Living With Pixies—Or How I Sank Into Insanity and Wrote the Chronicles of Nerissette
The Chronicles of Nerissette all began with one simple question. My oldest kid, she was 8 then and she’s 10 now, looked at me after my first (adult) book was published and said “Mommy why can’t you write something I can read?”
After about ten minutes of staring at her gape jawed and stuttering and thought “I don’t know why I can’t actually. Hey, maybe I can,” and that was when I decided to start trying to write a YA novel. The problem was, I didn’t know what to write a YA novel about.
So I did what I always do when I don’t know what the heck I’m doing—I went to the public library. The public library has always been my safe space, ever since I was a kid the library was where I went when I felt lost and I had one of those childhoods where I felt lost an awful lot.
There I am, in the library, staring at shelves upon shelves of YA novels and thinking—I have no idea what I’m doing. Why is my safe place failing me? That’s when it hit me. What if the library, and books, would turn against my heroine? What if one of those fairytales that I used to spend hours poring over, daydreaming that it could be my life, what if it was someone’s life? And what if it totally sucked?
There it was. The basic idea for the Chronicles of Nerissette. One misfit girl (man I knew a lot about that) who gets sucked through a library book and into a fantasy world where she’s a princess and she’s got to fight from day one to keep her throne.
Then I went home and like a good little girl I did what my ninth grade English teacher told me all creative writers did—I laid out a plan. I outlined. I took detailed notes. I spent four weeks trying to figure out each and every little plot twist. I planned that work.
Then I quit my job. That had nothing to do with the Chronicles of Nerissette but I felt like it should be added here.
So there I was, the very first Monday of the rest of my life, technically unemployed but euphemistically calling it “being a full time writer” and I sat down at my desk ready to work that plan. Because that’s how I was taught life went. That was how writers wrote. Wasn’t it?
You planned the work and then worked that plan.
Then the pixies invaded. Right there. On the page. Sassy mouthed pixies. And then one of my characters mentioned that they had found mermaids in the back yard. There it was, right there on the page, he’d found mermaids. Except… my story didn’t have mermaids. Or pixies. Or goblins for that matter. It also didn’t have a killer bed but somehow that ended up on the page too.
So then at the end of the week I had 15 chapters—150 plus pages—and none of it followed anything but the roughest of the outlines that I had. All those detailed notes? None of that had made it into the story. So I had a conundrum—I could either toss the notes and go with my gut, knowing full well that I was going to have to majorly rewrite things in the editing process—or I could toss the 150 pages and try to go back and make things conform.
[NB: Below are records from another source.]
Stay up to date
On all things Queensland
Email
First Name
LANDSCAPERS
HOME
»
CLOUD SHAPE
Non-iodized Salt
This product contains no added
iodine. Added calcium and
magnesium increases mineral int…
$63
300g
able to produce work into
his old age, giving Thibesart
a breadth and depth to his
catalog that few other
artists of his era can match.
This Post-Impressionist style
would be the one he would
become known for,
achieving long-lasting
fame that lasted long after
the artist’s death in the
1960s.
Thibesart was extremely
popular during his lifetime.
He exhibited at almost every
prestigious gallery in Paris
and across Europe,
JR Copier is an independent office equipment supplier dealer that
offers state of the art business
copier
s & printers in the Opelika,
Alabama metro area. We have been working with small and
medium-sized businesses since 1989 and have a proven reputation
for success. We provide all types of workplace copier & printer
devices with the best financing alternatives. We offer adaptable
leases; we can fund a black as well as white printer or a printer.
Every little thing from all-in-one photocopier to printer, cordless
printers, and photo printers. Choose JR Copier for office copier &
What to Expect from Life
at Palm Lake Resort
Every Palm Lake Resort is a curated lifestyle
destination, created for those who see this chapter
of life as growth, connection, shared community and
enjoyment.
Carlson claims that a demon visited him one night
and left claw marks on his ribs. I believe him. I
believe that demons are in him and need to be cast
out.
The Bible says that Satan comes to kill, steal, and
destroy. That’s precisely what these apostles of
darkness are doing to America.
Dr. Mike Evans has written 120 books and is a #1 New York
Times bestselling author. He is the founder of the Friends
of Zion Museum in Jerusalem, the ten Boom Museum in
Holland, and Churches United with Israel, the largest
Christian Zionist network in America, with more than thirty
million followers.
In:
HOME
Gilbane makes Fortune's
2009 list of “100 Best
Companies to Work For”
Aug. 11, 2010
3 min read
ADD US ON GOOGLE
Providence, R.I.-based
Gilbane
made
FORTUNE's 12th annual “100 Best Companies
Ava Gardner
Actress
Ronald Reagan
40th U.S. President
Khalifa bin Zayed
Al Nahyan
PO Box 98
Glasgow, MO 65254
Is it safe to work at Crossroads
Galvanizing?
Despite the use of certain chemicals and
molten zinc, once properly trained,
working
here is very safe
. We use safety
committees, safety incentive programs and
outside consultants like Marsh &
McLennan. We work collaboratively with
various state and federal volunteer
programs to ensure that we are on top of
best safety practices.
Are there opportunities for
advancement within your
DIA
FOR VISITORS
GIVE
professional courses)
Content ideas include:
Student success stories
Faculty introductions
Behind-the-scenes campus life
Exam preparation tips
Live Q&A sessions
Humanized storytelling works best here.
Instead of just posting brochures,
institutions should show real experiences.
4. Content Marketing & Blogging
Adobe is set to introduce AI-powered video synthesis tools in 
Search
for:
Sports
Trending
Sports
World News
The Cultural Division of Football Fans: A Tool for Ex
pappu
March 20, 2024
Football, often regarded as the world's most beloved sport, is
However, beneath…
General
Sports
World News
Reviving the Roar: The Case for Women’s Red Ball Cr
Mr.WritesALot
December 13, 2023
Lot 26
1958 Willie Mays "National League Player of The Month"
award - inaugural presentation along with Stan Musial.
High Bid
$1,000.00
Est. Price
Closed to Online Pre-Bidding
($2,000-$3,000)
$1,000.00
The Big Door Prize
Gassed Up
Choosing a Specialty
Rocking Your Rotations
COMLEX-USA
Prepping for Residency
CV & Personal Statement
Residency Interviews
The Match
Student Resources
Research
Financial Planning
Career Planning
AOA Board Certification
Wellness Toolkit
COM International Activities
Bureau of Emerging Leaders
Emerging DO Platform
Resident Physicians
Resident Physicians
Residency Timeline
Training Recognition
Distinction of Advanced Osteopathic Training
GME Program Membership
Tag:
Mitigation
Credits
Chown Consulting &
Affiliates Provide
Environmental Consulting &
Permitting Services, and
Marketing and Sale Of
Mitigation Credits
The problem with tossing 150 pages of work out was that somehow, in that week, I’d fallen in love with the pixies and the mermaids and the goblin with the hoops in his ear. Then, the next week I fell in love with the talking library stand and Kitsuna, and Rhys and all the other characters that suddenly sprang to life there on that page. Characters who weren’t even supposed to exist.
So I went with it. I accepted the fact that I was going to have to do rewrites and I let the characters and the magic and all of it just take over. And ever since then I’ve sold a few more stories, some of them I’ve planned and other’s I’ve let flow and I’ve learned that sometimes—most the time—the process isn’t about me. It’s about the story and what the characters on the page need for me to get them on the page.
I’ve learned one thing though. There’s one thing that’s got to be there with every single story. Every single time I write a story I have to fall in love with the characters on the page. I have to root for them even as I’m writing them. Dream about them. Because no matter what sort of process you have—building a world and planning your story in intricate detail or winging it and filling all the details in later—that one thing is constant. You have to love the characters you’re torturing, otherwise you’ll never save them. They’ll just sit there, rotting away on your hard drive while you move on to other stories.